W sumie. nie mnie oceniać - sam Wiesz jak było naprawdę.
Ja w takich sytuacjach zakładam, że ten przed mną/za mną może być
psychopatą i staram się go nie prowokować...
Minuta, dwie mnie nie zbawi.
TG
-
17. Data: 2017-01-21 15:16:37
Temat: Re: Kolizja - podpisanie oświadczenia, ale jednak nie moja wina
Od: cef <c...@i...pl>
W dniu 2017-01-21 o 15:07, Tomasz Gorbaczuk pisze:
> W dniu .01.2017 o 14:32 Adam Wysocki <g...@s...invalid> pisze:
>
>> Sytuacja nie jest taka jasna.
> Ok. Jasne.
> W sumie. nie mnie oceniać - sam Wiesz jak było naprawdę.

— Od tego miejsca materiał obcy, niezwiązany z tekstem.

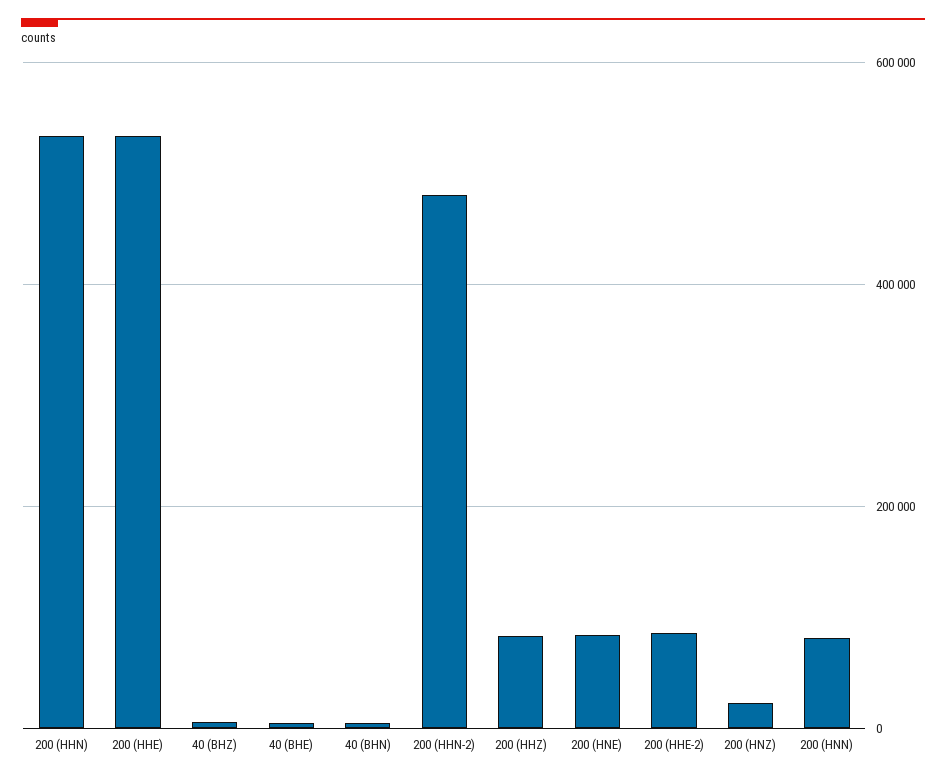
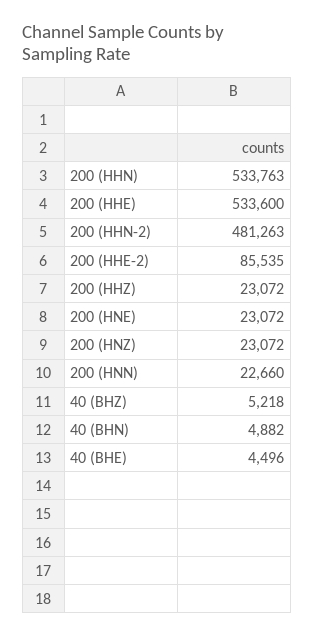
200 (HHZ): 80000 -> 23072
200 (HNE): 80000 -> 23072
200 (HNN): 80000 -> 22660

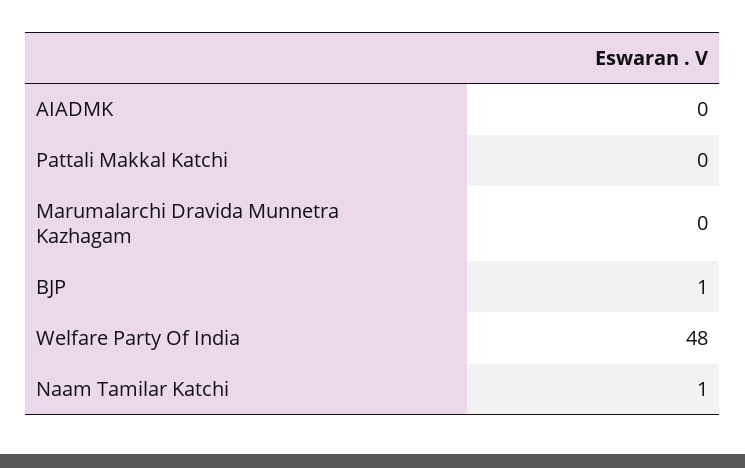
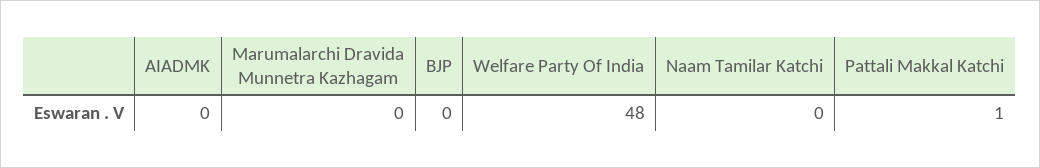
Pattali Makkal Katchi: 0 -> 1
BJP: 1 -> 0
Naam Tamilar Katchi: 1 -> 0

> Ja w takich sytuacjach zakładam, że ten przed mną/za mną może być
> psychopatą i staram się go nie prowokować...
> Minuta, dwie mnie nie zbawi.
A przy podejściu "godzina, dwie mnie nie zbawi"
to jeździ już zupełnie bezstresowo. Polecam wszystkim.
-
18. Data: 2017-01-21 15:51:54
Temat: Re: Kolizja - podpisanie oświadczenia, ale jednak nie moja wina
Od: spider <"spajder78[wytnij]"@wp.pl>
W dniu 2017-01-21 o 14:32, Adam Wysocki pisze:
> Sytuacja nie jest taka jasna. Wyjechałem z Konstruktorskiej, gdzie jest
> skręt w Wołoską tylko w prawo, a musiałem jechać w lewo, więc próbowałem
> się przebić na lewy pas - nie dawało się
Mimo wszystko sporo tam miejsca od Konstruktorskiej by się przebić do
skrętu. Wiadomo różnie bywa, ale z moich obserwacji jest chyba coraz
lepiej z kultura wpuszczania na pas w Warszawie (no może poza kobietami ;)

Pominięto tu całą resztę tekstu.